The more I think about reclaiming the lawn here the more I can sense it will work. It's so practical. I'm about to dig out the main piece of the new garden by the glass-house, so I remove these turfs (or is it turves?) carefully and relay them where the thin fence garden was, literally swapping lawn for plants. The flax, the large Senecio, the daylilies and the cherry rambling rose can stay. And getting rid of the fence is my perfect chance to also get rid of the Gerbe rose growing in front of my compost heap. This rose is mean-spirited and unspectacular, except when covered in black spot in late summer. Aargh!

Lawns and Gardens

And if I need more pieces of lawn I can remove the small strip of grass leading to the woodshed, and turn it into a proper path. The two gardens on either side of the rose pergola - the vegetable garden, and the messy garden around my compost heap - can be integrated and reshaped so they look like one. Ha! Younger son has been my design catalyst - what a pity I can't turn him into a digger!

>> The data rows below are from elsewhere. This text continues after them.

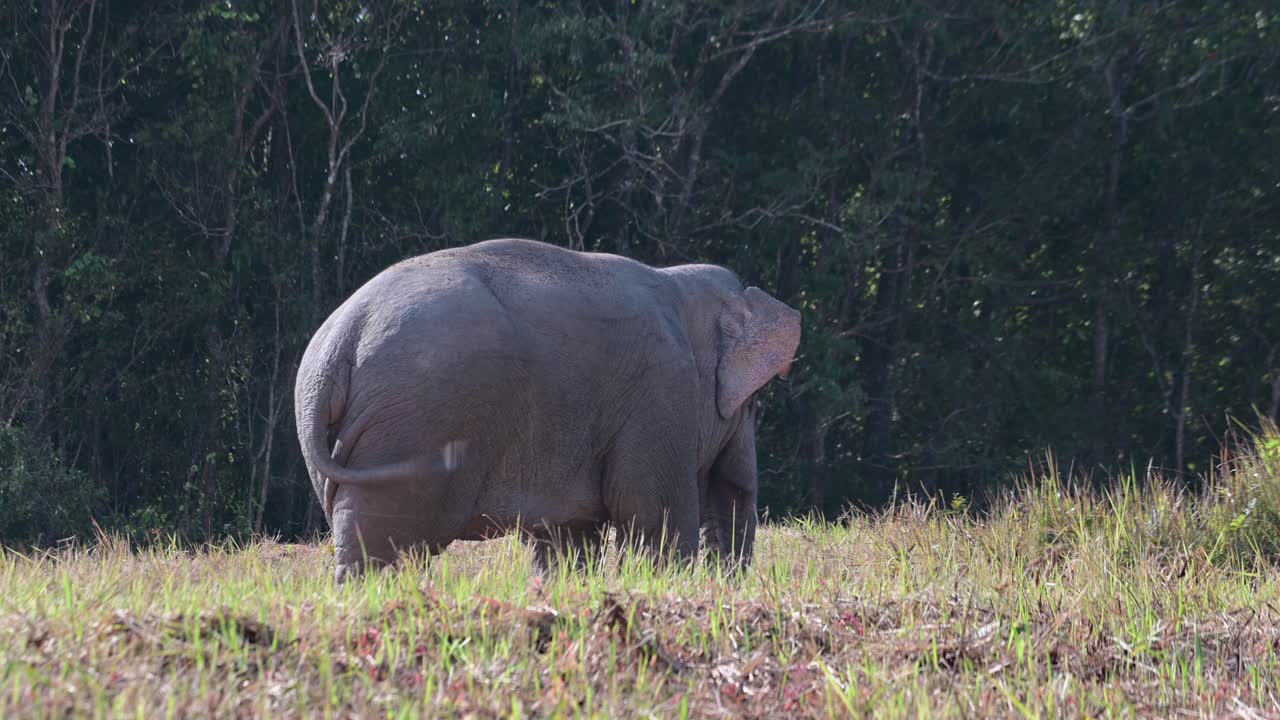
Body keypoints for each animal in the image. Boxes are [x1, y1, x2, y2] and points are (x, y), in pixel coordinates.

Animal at [294, 238, 801, 582]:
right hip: (410, 426)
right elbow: (652, 512)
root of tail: (343, 337)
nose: (723, 580)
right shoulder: (662, 390)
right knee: (391, 541)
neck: (678, 282)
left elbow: (568, 535)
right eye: (753, 404)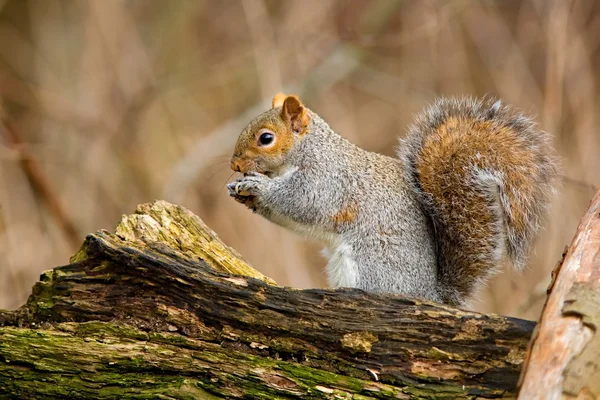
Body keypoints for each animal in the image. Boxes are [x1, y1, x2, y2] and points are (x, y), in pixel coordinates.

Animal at [226, 94, 556, 306]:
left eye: (266, 138)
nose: (235, 165)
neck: (310, 150)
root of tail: (430, 295)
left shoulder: (327, 181)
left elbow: (300, 202)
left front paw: (257, 186)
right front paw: (240, 191)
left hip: (371, 265)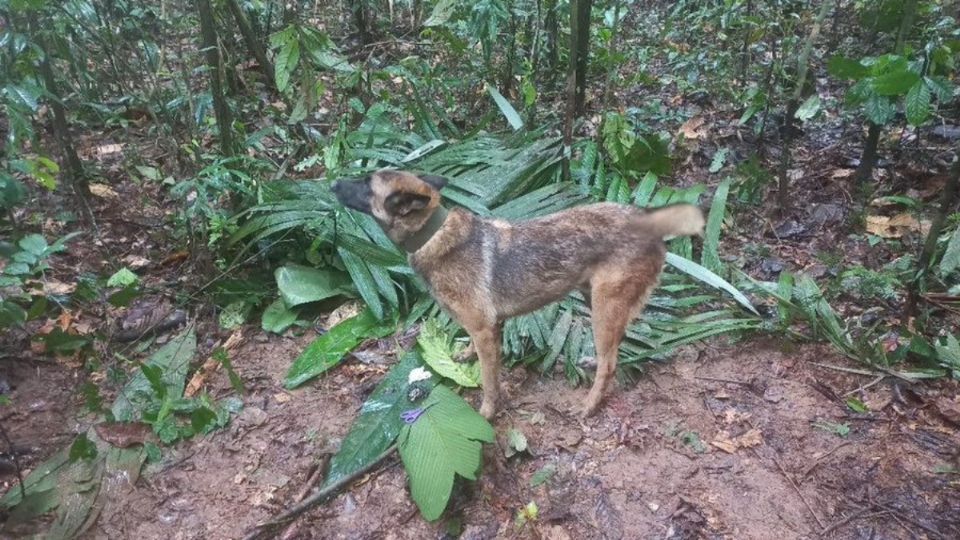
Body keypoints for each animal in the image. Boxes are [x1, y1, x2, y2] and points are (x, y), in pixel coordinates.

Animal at [332, 169, 704, 418]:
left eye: (366, 183)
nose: (332, 183)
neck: (433, 234)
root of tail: (648, 221)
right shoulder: (487, 328)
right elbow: (475, 354)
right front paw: (465, 356)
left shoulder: (484, 330)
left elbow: (488, 380)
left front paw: (486, 412)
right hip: (595, 300)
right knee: (614, 348)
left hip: (604, 305)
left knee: (610, 363)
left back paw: (589, 404)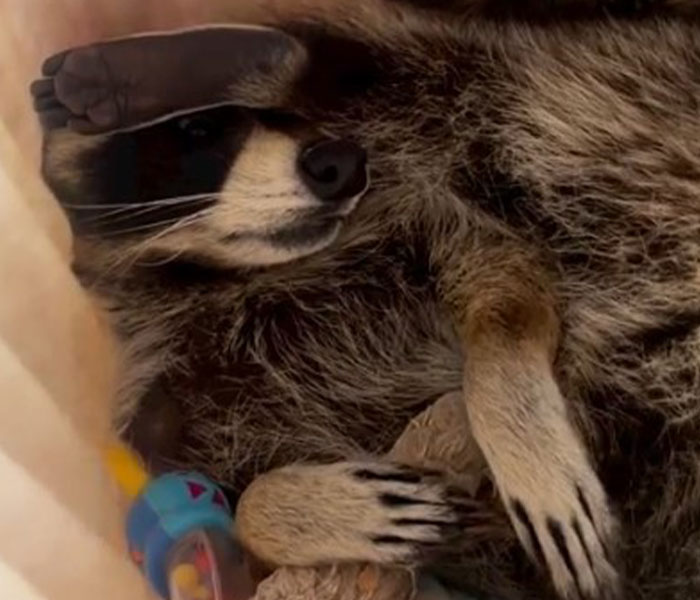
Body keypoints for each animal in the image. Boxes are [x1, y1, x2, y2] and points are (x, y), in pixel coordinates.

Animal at [31, 2, 700, 599]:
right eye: (196, 131)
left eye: (295, 121)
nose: (341, 160)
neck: (211, 276)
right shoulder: (171, 418)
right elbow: (231, 515)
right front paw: (285, 509)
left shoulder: (407, 208)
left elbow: (505, 283)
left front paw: (511, 413)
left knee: (370, 54)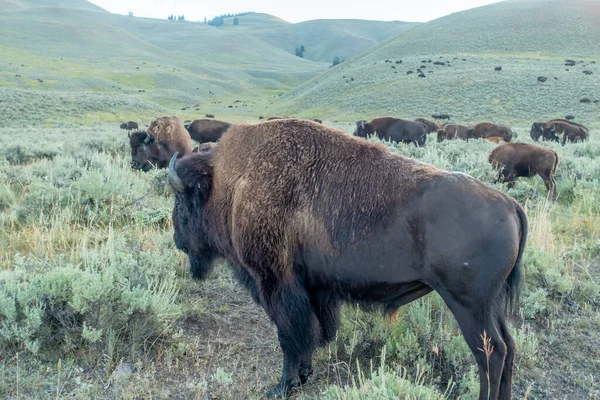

 With a flowering Viburnum.
Fat Red Cordyline

Right. That's my work for the next week - or month - sorted. Oh dear. What a creative day! Just think - if I'd gone to see Harry Potter I'd have missed out on son's input, and thus the back lawn would have stayed boring, narrow, and uninviting.

Friday 17th August

Oh dear. Oh dear. It would have been much easier to have gone to Harry Potter! This afternoon I started my turf removal plan - it's gone really well, but has taken me two hours to shift and carefully lay just over a square metre. But plants I dug out, like daffodils and Scrophularia and Henchera, have been replanted, and fiercely robust clumps of Shasta daisies have been left perching on the edge of the water race while I decide what to do with them.

I have to convince NGP (Non-Gardening Partner) to help me dig out the fence posts this coming weekend. Wish me luck - it is extremely difficult to interest him in the removal of anything in the ground, living or not.